Cyber crime and high-end money laundering are among the top five threats to the UK, according to a report by the National Crime Agency (NCA).

The National Strategic Assessment of Serious and Organised Crime 2016 notes that “Cyber crime has risen in the public consciousness owing to high-profile attacks which threaten UK business and public confidence in the security of their information online. And the daily impact of high-end money laundering persists, threatening the UK’s financial system and international reputation.”

Cyber crime 'under-reported and more aggressive'

On cyber crime, the report notes that “financially motivated, international organised criminal groups responsible for sophisticated malware campaigns remain a substantial threat to the UK”. It notes that cyber criminals are becoming “more aggressive and confrontational, with a rise in easy-to-execute criminal tools, many designed to extort money from victims”.

It also found that cyber criminals based in the UK and overseas make use of an “enabling marketplace providing products and services which continue to lower the barrier of entry to cyber crime”.

The NCA report suggests that there is “substantial under-reporting of cyber crime in the UK”. It adds: “The high likelihood of widespread under-reporting affects our ability to make a robust assessment of the cost of cyber crime... the best estimate extrapolated from incomplete data sources would put the annual cost of cyber crime to the UK in the low billions of pounds. This cost of cyber crime includes both the cost of defending against attacks and the financial losses involved with all types of cyber crime.”

Money laundering relied on 'professional enablers'

On the subject of money laundering, the NCA's report estimates that money laundering in the UK is likely to be above the international average, given the UK’s position as a key global financial centre. International averages put money laundering at between 2 per cent and 5 per cent of GDP. If applied to the UK's GDP of £1.8 trillion, the high-end money laundering in the UK would be worth between £36 billion and £90 billion.

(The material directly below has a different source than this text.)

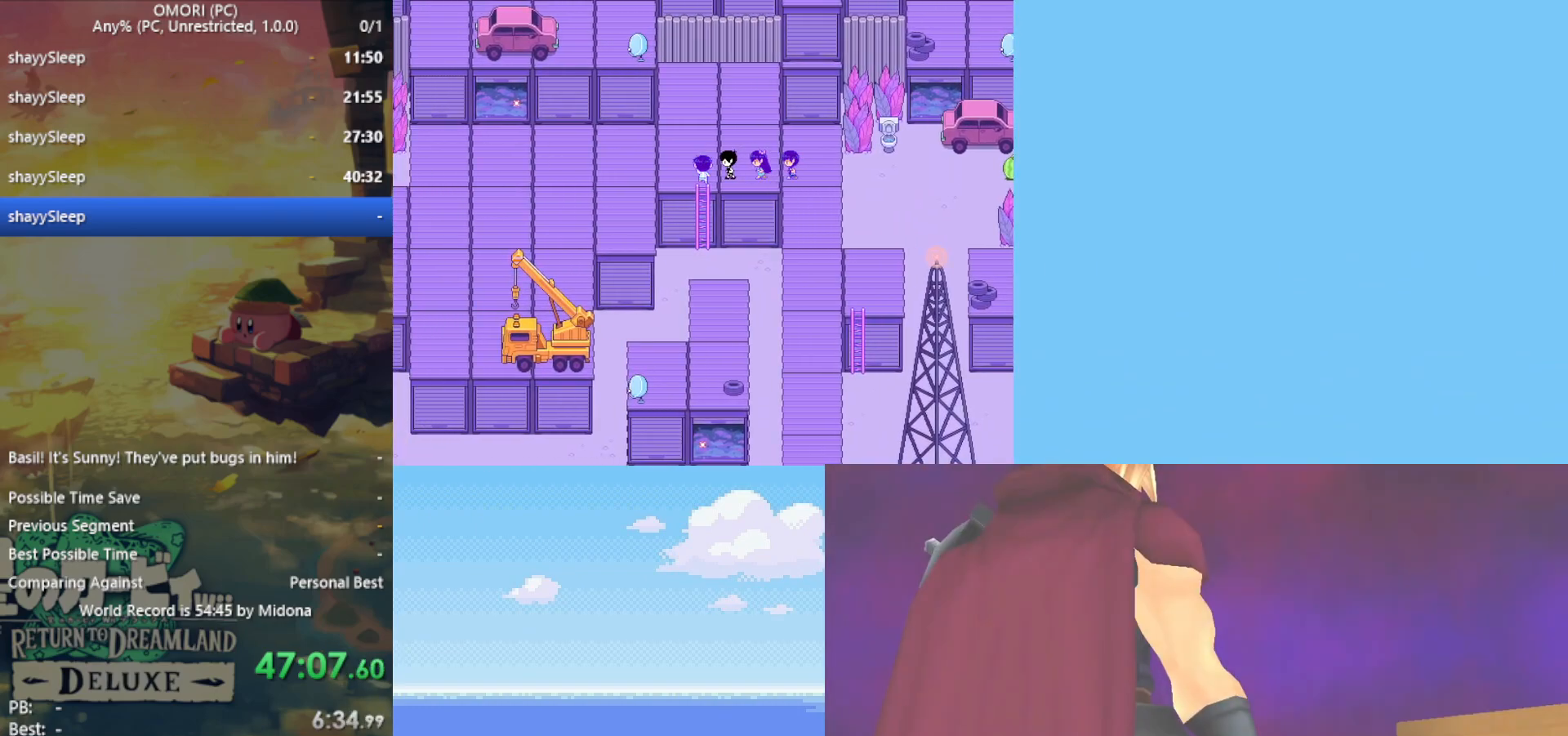
{"keys": ["down", "right"], "events": [[300, "right", "down"]]}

The NCA says that “money laundering, particularly high-end money laundering, has the potential to threaten the UK’s national security, national prosperity and international reputation.

The report also notes:

  • Virtually all high-end money laundering schemes, and several cash-based ones, rely on professional enablers to facilitate activity. The skills, knowledge and abilities of professionals in the financial and legal sectors allow highly complex structures to be created that move and store large amounts of criminal money and conceal ownership effectively.
  • Cash-based money laundering continues to play a major part in many crime groups’ modus operandi. A high proportion of cash movements are managed by a small number of international controllers.
  • Private sector engagement is critical to identifying and disrupting high-end money laundering schemes, whether targeting individuals, disrupting techniques or target-hardening the UK’s financial system.